Claire, of course, thought it was a curse.
She was a weird one, Claire. She was crazy about ghosts, claimed she always wanted to meet one, and she watched all of the ghost hunter shows on TV. And horror stories. Those were Claire’s favorites, curses and legends and things that screamed in the night.
For a natural blonde, that girl has a dark soul.
It had something to do with Claire being adopted or something. And something to do with that couple she lived with years ago, the ones who got hit by that car. Somehow, for Claire, it was all tied in with ghosts and spirits and dead things come to life.

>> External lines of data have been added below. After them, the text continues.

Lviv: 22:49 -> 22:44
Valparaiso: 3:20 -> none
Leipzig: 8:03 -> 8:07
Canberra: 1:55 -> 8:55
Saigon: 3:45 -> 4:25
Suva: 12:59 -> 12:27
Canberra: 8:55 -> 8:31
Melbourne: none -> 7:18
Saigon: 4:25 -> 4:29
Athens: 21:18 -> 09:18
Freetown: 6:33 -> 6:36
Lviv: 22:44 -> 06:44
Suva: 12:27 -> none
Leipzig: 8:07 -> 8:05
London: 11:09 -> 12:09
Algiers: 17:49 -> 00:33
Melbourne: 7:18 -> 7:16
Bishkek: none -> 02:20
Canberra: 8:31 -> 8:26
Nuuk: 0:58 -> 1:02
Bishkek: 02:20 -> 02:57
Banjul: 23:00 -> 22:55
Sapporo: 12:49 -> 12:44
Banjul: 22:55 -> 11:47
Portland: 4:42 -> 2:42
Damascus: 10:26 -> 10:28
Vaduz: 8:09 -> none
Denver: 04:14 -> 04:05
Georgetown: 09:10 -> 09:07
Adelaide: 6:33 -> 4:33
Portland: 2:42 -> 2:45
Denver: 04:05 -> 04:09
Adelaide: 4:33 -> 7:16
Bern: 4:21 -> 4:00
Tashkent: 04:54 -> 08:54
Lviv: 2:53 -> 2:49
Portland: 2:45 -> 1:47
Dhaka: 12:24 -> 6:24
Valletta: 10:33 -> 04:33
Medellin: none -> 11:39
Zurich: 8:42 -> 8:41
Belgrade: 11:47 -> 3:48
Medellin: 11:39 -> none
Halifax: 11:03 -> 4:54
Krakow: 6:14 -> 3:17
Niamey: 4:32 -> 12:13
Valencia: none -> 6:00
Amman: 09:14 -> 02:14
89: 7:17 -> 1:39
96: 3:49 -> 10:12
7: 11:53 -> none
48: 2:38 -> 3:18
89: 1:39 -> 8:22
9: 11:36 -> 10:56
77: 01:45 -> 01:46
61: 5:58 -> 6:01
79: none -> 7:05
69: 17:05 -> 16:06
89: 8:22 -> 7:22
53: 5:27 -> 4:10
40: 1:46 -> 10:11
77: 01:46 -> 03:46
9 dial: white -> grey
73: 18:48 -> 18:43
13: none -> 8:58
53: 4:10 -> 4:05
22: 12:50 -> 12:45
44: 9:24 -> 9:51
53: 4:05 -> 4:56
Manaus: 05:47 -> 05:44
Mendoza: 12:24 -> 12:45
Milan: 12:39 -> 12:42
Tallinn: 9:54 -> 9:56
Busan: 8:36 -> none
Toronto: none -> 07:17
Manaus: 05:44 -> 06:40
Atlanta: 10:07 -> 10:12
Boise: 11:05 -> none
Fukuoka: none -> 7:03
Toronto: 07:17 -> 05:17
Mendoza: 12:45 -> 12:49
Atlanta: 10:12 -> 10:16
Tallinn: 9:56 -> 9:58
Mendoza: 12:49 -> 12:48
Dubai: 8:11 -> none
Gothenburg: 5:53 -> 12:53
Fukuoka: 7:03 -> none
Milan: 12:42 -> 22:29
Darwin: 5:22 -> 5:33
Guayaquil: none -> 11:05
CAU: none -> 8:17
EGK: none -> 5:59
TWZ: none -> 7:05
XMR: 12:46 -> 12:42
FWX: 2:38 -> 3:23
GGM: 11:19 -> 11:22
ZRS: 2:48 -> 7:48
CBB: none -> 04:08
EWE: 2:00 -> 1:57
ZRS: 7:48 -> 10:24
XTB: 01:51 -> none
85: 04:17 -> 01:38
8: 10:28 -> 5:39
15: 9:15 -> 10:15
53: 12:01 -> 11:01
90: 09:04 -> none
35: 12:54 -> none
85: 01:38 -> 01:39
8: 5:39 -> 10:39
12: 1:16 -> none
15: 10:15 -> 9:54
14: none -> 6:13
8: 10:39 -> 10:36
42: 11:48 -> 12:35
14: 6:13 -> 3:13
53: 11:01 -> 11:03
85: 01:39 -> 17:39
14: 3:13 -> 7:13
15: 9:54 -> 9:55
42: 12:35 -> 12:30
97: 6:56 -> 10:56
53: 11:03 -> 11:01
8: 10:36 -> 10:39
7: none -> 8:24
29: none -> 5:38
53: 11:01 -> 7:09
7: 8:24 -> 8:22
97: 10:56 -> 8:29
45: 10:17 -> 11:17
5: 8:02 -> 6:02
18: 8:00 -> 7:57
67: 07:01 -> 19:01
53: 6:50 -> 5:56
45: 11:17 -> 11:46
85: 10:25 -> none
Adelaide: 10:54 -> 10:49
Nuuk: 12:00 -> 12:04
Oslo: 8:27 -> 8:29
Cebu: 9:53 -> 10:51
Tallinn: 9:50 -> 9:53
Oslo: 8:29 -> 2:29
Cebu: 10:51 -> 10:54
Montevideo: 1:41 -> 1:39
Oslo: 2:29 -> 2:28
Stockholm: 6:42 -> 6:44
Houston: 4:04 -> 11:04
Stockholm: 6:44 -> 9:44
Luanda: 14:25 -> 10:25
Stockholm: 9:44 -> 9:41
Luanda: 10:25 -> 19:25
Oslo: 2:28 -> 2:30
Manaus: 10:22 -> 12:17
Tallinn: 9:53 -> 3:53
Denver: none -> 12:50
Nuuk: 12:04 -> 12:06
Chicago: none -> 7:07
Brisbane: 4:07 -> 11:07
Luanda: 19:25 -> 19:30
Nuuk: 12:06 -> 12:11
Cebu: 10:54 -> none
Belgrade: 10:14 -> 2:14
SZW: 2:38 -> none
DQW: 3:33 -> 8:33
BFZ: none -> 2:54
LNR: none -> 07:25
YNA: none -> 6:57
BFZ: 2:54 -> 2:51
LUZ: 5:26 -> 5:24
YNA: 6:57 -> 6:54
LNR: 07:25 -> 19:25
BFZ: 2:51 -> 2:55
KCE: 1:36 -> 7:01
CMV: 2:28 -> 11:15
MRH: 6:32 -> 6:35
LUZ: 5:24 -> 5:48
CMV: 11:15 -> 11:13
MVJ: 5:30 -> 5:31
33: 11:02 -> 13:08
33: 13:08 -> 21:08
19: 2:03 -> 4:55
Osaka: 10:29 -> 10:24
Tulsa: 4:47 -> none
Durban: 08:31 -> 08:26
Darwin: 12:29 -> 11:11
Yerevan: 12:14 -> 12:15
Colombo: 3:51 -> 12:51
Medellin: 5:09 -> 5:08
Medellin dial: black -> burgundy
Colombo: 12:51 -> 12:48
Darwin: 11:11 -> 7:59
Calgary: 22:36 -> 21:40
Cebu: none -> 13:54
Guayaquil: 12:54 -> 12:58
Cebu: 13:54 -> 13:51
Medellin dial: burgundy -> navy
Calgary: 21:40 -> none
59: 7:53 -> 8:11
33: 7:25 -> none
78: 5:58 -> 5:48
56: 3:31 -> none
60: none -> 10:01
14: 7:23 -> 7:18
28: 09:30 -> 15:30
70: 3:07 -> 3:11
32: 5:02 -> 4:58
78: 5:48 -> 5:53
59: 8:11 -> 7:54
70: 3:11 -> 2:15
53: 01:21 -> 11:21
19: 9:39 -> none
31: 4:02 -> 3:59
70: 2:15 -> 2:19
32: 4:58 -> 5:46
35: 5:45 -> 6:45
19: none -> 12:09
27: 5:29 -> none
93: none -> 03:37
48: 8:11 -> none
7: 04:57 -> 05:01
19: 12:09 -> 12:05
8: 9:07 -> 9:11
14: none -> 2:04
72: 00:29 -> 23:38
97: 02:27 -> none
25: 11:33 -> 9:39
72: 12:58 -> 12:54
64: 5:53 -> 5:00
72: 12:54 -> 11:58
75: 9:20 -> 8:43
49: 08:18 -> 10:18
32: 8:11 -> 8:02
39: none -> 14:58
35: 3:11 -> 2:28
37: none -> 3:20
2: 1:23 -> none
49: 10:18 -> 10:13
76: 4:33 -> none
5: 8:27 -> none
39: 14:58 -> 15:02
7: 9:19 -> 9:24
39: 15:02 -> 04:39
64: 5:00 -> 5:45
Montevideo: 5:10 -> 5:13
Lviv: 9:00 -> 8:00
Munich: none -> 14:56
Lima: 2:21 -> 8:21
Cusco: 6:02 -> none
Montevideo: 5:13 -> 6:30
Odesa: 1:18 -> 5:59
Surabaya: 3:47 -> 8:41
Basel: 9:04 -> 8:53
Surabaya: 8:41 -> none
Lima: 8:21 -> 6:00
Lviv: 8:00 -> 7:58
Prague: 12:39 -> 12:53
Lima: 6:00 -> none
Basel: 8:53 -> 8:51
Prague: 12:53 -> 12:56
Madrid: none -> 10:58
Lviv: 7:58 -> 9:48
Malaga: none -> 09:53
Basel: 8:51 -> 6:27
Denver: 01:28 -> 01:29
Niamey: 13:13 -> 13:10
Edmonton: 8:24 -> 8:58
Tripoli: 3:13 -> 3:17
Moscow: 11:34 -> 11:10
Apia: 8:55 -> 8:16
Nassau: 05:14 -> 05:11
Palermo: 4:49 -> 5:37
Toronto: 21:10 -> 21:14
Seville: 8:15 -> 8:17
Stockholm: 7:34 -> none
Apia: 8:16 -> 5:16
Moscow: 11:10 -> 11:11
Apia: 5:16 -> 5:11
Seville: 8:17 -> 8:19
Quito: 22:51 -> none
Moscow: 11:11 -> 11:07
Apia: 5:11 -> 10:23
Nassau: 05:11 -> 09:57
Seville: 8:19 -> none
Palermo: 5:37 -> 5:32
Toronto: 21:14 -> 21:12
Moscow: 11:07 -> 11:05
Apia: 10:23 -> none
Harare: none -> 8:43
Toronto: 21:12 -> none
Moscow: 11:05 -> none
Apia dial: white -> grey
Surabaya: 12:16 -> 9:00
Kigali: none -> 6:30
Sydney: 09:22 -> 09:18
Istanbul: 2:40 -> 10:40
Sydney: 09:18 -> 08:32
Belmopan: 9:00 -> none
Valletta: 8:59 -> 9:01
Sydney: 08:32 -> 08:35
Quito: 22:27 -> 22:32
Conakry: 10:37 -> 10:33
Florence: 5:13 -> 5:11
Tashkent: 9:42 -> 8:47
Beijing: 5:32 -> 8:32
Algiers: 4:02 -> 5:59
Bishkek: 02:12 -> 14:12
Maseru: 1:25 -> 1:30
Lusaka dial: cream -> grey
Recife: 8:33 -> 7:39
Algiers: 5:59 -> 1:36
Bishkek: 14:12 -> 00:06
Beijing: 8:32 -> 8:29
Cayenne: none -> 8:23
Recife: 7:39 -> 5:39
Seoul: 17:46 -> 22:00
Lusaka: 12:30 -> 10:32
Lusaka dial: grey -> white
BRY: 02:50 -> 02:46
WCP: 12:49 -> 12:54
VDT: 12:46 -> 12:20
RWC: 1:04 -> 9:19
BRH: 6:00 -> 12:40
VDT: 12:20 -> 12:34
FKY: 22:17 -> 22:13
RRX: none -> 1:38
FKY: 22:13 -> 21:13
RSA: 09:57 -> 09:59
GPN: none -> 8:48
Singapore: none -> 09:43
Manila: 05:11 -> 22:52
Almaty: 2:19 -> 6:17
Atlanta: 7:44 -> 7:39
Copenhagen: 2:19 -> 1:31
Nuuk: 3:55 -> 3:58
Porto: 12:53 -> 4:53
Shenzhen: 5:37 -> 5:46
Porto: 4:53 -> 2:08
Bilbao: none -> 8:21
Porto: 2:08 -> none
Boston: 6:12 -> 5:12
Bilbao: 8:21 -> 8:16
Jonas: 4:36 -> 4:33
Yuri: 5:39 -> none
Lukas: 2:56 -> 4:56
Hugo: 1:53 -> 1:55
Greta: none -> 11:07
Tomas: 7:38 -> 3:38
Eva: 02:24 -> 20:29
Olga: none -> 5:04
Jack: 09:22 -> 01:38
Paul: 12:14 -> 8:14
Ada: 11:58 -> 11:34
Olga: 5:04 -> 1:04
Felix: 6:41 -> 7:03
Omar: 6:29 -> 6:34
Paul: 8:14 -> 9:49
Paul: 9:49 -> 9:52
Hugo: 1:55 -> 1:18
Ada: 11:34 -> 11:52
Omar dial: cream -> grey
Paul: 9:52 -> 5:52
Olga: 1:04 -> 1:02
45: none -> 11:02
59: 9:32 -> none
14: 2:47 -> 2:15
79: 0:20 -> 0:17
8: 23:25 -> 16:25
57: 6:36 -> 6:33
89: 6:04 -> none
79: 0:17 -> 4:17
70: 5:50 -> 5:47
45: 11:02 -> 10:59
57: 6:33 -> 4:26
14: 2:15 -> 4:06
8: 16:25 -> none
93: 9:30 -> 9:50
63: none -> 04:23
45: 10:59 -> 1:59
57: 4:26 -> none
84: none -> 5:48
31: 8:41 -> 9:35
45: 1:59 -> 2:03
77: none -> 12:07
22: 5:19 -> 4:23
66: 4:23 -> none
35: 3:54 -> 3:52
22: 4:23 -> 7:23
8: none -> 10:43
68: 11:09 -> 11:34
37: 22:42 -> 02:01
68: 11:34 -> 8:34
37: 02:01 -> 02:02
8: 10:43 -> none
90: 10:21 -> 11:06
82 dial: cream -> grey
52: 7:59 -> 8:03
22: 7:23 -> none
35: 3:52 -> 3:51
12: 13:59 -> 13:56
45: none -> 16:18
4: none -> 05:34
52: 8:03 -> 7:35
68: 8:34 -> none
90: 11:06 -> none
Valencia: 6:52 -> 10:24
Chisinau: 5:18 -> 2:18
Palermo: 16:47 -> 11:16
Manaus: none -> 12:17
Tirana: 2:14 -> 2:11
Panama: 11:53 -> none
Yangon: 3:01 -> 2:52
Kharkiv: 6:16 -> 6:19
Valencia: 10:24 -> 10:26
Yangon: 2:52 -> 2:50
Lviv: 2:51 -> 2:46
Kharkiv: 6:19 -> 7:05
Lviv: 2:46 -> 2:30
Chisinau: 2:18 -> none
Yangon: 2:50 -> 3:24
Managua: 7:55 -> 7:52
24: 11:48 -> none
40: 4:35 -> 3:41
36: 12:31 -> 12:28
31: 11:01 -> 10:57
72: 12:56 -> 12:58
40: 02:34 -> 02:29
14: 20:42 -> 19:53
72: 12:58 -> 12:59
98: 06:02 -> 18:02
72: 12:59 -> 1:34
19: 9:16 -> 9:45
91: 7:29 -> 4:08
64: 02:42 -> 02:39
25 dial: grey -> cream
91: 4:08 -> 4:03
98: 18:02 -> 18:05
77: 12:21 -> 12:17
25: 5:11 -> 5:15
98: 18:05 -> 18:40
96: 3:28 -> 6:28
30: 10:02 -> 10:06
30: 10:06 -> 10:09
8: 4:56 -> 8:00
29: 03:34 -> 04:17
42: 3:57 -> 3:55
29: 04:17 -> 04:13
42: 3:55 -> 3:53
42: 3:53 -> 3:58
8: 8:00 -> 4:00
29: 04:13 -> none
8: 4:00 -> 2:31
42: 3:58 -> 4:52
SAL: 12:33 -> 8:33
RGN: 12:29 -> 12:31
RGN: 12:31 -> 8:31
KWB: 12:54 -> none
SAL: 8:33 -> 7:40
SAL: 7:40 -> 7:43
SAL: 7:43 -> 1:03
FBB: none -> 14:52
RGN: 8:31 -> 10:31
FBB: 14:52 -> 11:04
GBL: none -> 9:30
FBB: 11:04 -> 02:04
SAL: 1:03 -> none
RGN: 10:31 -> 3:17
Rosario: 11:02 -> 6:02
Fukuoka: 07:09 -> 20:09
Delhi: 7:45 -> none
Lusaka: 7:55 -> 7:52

Dakota didn’t like to think about those things.
Zen, I’m totally Zen.
Credit card in hand, Dakota stepped up to the pay phone, but couldn’t see where the card was supposed to go. There was no card slot or anything. She thought these phones all took credit cards, but maybe this phone was, like, really, really old.
It only takes change?
What was this, the wild west?
Dakota stuck her finger in the change return slot. No coins. Her finger came out dirty.
Gross!
Feeling icky, she took a tissue from her purse and wiped her finger clean. If she needed change, she could probably get some from Ethan or Trevor.
Or she could call the operator—call collect. She’d never done that before, either, but she knew it could be done.